Buurtzorg started with a pilot of ten teams in 2007, which has grown to 950 in the Netherlands (employing 10,000 nurses) with successful expansions in 23 other countries. Each team has a maximum of 12 nurses to ensure there is no hierarchy or manager needed to lead them. The central office is run by 50 people, with some administration, such as payroll, outsourced. There are 20 ‘coaches’ to help set up new teams or to help teams that are failing to solve a specific problem on their own. There is no call centre, no HR department, no middle management. In the 13 years since it was founded, there has been not one single management meeting. There is no CFO.

Buurtzorg is a real success story. Independent evaluation by Ernst and Young in 2009 showed that patients needed nursing care for half as long, hospital admissions were reduced by a third, and hospital stays were significantly shorter. Where Buurtzorg provides district nursing, costs are down by 40 per cent, and the organisation has won Employer of the Year in four of the past six years. The 5 per cent profit it makes goes towards further education for its nurses. Around half of the 10,000 are educated to degree level.

One of the most surprising results is that the amount of care that patients receive from district nurses has been reduced by nearly 50 per cent. This is in part thanks to the nursing teams collaborating with the patients, their support networks and local voluntary organisations. Another factor is that the teams know their patients and their needs, so less time is wasted. Most importantly, patients are improving faster, disease prevention and self-care have been improved, and so fewer hours of care are needed. The nurses and their patients assess what is needed and form a care plan together, and nurses have the freedom and flexibility to practise their craft without interference from a team of managers. A simple IT system has been developed with input from the nurses, so problems and solutions can be exchanged on a wider scale.

When my parents needed care, they found that Buurtzorg nurses would visit three or four times a day, sometimes for a few minutes, sometimes for up to an hour. I had gone to help care for them, but just as my parents were improving, I was bitten by a dog. Infection set in and the wound required twice-daily flushing and dressing for two weeks. The team organised it so that the same two nurses performed the procedure- — which was complex and painful — even on their days off. As my parents recovered, nurses brought them kefir to help with the effects of antibiotics, and high-calorie drinks to help my mother regain weight. They discussed the best food for recovery (chicken and beef broths, of course), delivered medicines, helped make beds and got my father up and moving. They also talked to the doctor, the physiotherapist and, above all, us.

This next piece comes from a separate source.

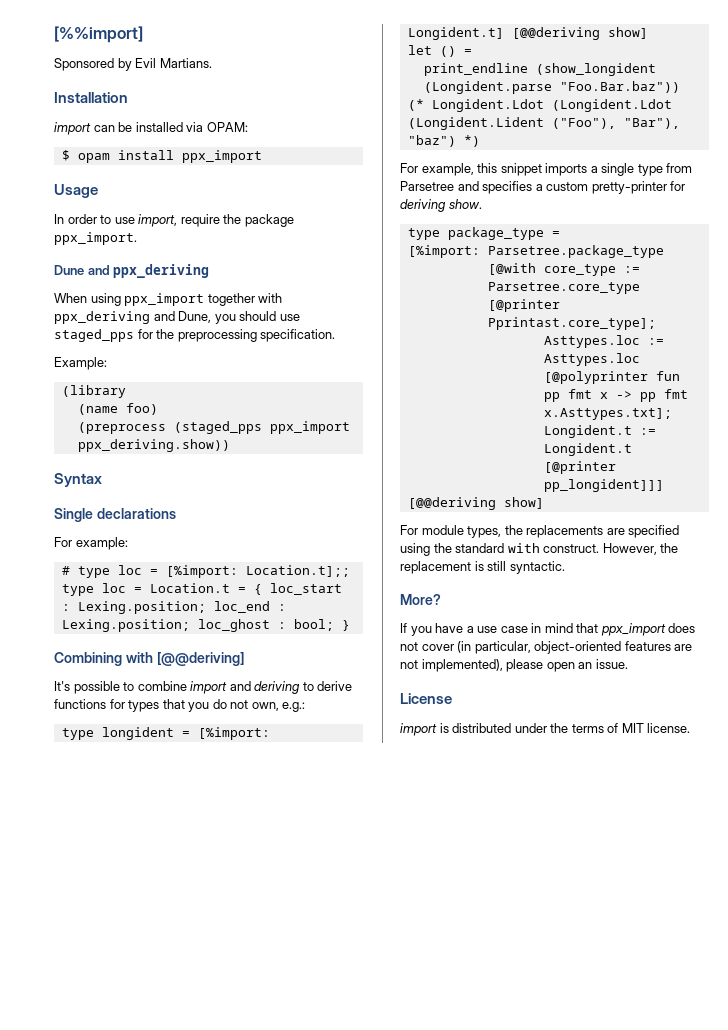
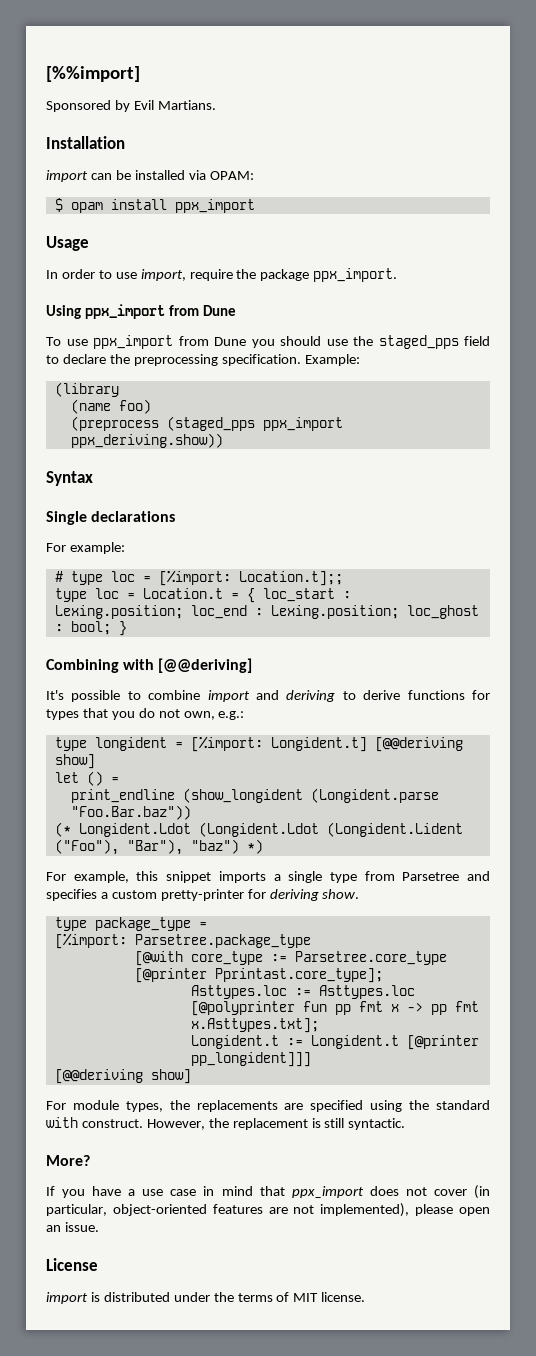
[54,264,210,278] [54,293,283,306] [54,311,300,324] [54,329,153,342] Dune and ppx_deriving // When using ppx_import together with ppx_deriving and Dune, you should use staged_pps for -> [46,304,236,319] [46,335,490,349] [46,354,106,364] Using ppx_import from Dune // To use ppx_import from Dune you should use the staged_pps field to declare
(336, 335) // -> (301, 360) none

So why not introduce Buurtzorg-inspired teams here? Well, the odd thing is that we have. In 2013, Brendan Martin, who runs Public World, a social enterprise consultancy, had been his parents’ main carer and experienced the best and worst of home care: ‘The care workers were good people undermined by a bad system.’ He did some research, came across Buurtzorg and set up a partnership with Jos de Blok in 2015, with the intention of working within the NHS and local government authorities to pilot the model.

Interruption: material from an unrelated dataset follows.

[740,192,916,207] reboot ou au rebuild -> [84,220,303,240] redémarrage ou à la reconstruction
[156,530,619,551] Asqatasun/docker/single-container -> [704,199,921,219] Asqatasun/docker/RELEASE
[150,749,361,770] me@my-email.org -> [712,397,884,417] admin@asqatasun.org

But our tenacious bureaucracy doesn’t relinquish its hold easily.

‘We’ve set up 20 pilot schemes,’ says Martin, ‘But we haven’t been able to break away from the current management style of the NHS. Nurses don’t have the level of autonomy they need to succeed at scale using the Buurtzorg way.’

Martin isn’t giving up on the Buurtzorg model or something similar being adopted here: ‘I believe in their motto — “Humanity over Bureaucracy”.’ We’ve shown that the teams can work independently, and that they and their patients flourish when they do. That’s the easy part. Challenging the institutions and systems at play within the NHS and local government is the hard part.’

In the meantime, in the Netherlands, Jos de Blok has been asked to adapt the Buurtzorg model for acute care departments in hospitals and to consult on how systems could be adapted for the police. If Britain can only get Buurtzorg nursing right, it could be just the beginning of a Dutch-inspired revolution.